The art world will never be the stuffy charade of sipping chardonnay and pretentious art speak when Paul McCarthy is in the building.

Nope, when McCarthy is around, there is bound be at least one of these things running through your mind:

  1. That’s a giant shit!
  2. Maybe I need a new sex toy 
  3. RUN!

In sculptures like this one though, we can see McCarthy has more to offer the world than an odd obsession with things that go both in and out of ones butt. In the early 90s, McCarthy started focusing on the peculiar idea of the merging of childhood innocence with adult perversion. And thus the world was given gems such as a rabbit action figure with a such a long penis that it coiled around its feet on the floor. While this sculpture is unmistakably less vulgar, it explores the exact same ideas.

This piece is a spin-off of Koons’s Michael Jackson and Bubbles sculpture. Koon’s version, while freaky in its own right, is an ode to MJ’s somewhat endearing peculiarities and his steadfast love for his sidekick Bubbles, a chimpanzee he saved from a research laboratory in Texas. Koons’s pristine and romanticized sculpture is a celebration of the pop star's fame and life. McCarthy on the other hand, took the piece in a slightly different direction. He has recreated MJ and Bubbles in a very crude and dark manner, thus suggesting the more contested side of Jackson’s reputation, notably, his rumored obsession with little boys. And there you have it, youthful innocence colliding with mature sexual debauchery. Now that's a recipe for a lawsuit.

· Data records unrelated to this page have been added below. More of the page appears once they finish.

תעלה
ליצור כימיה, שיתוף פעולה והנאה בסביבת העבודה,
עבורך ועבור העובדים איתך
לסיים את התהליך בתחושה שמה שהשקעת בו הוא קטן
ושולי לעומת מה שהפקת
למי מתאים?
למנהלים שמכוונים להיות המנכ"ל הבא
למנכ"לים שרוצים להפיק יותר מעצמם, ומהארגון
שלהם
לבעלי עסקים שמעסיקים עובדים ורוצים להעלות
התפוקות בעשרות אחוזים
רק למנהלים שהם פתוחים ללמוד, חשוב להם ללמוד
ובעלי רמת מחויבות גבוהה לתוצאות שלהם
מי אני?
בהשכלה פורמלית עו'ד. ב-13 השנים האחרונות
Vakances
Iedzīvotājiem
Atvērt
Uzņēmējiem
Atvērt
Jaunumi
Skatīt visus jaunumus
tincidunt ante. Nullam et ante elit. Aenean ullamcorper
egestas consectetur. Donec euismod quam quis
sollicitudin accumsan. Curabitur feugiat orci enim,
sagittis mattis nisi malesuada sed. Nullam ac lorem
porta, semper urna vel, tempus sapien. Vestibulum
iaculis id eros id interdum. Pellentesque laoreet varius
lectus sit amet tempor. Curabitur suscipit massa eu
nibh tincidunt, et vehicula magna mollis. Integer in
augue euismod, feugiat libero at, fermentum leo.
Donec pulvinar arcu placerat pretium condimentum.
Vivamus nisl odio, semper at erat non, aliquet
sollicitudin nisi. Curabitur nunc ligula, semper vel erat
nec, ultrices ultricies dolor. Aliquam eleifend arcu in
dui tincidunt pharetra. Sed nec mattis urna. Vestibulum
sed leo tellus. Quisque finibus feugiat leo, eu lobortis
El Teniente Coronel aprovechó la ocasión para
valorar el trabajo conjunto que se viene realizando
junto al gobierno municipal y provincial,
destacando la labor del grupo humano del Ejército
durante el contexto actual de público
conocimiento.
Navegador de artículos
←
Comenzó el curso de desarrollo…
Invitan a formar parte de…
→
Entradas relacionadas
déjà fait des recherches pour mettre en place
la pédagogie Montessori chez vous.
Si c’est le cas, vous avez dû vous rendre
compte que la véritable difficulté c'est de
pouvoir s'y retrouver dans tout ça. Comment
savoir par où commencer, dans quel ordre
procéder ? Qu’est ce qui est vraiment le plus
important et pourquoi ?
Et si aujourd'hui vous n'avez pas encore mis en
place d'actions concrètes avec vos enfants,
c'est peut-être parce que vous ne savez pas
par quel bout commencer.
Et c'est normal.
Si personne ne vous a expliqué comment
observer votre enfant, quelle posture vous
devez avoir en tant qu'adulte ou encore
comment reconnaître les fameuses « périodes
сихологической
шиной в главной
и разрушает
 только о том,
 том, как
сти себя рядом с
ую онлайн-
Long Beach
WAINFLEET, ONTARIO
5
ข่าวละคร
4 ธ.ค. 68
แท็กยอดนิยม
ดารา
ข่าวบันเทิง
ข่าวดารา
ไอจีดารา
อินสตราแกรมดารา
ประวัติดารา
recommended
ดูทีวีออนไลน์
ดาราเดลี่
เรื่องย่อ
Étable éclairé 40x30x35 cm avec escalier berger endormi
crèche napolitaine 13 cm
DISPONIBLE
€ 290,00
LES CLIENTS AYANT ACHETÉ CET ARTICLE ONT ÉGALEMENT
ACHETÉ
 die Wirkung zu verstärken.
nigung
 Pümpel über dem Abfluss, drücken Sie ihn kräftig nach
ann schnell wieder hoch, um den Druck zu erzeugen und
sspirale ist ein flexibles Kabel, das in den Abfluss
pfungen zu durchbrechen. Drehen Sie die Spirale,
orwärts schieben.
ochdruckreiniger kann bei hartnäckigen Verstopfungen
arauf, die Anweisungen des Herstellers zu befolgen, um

One would think that when pedophilia meets a knock off in the arts, as this sculpture undeniably does, people wouldn't care much for it. Wrong. There are four versions of this sculpture, and when one of them came up for auction recently, it sold for over $2 million! Between McCarthy’s unrefined sensibilities and the glorification of Jackson’s darker side, it makes you wonder about the type of person who would gladly drop two mil on this work. Ah, if only Freud were around to see this, he would have such a heyday.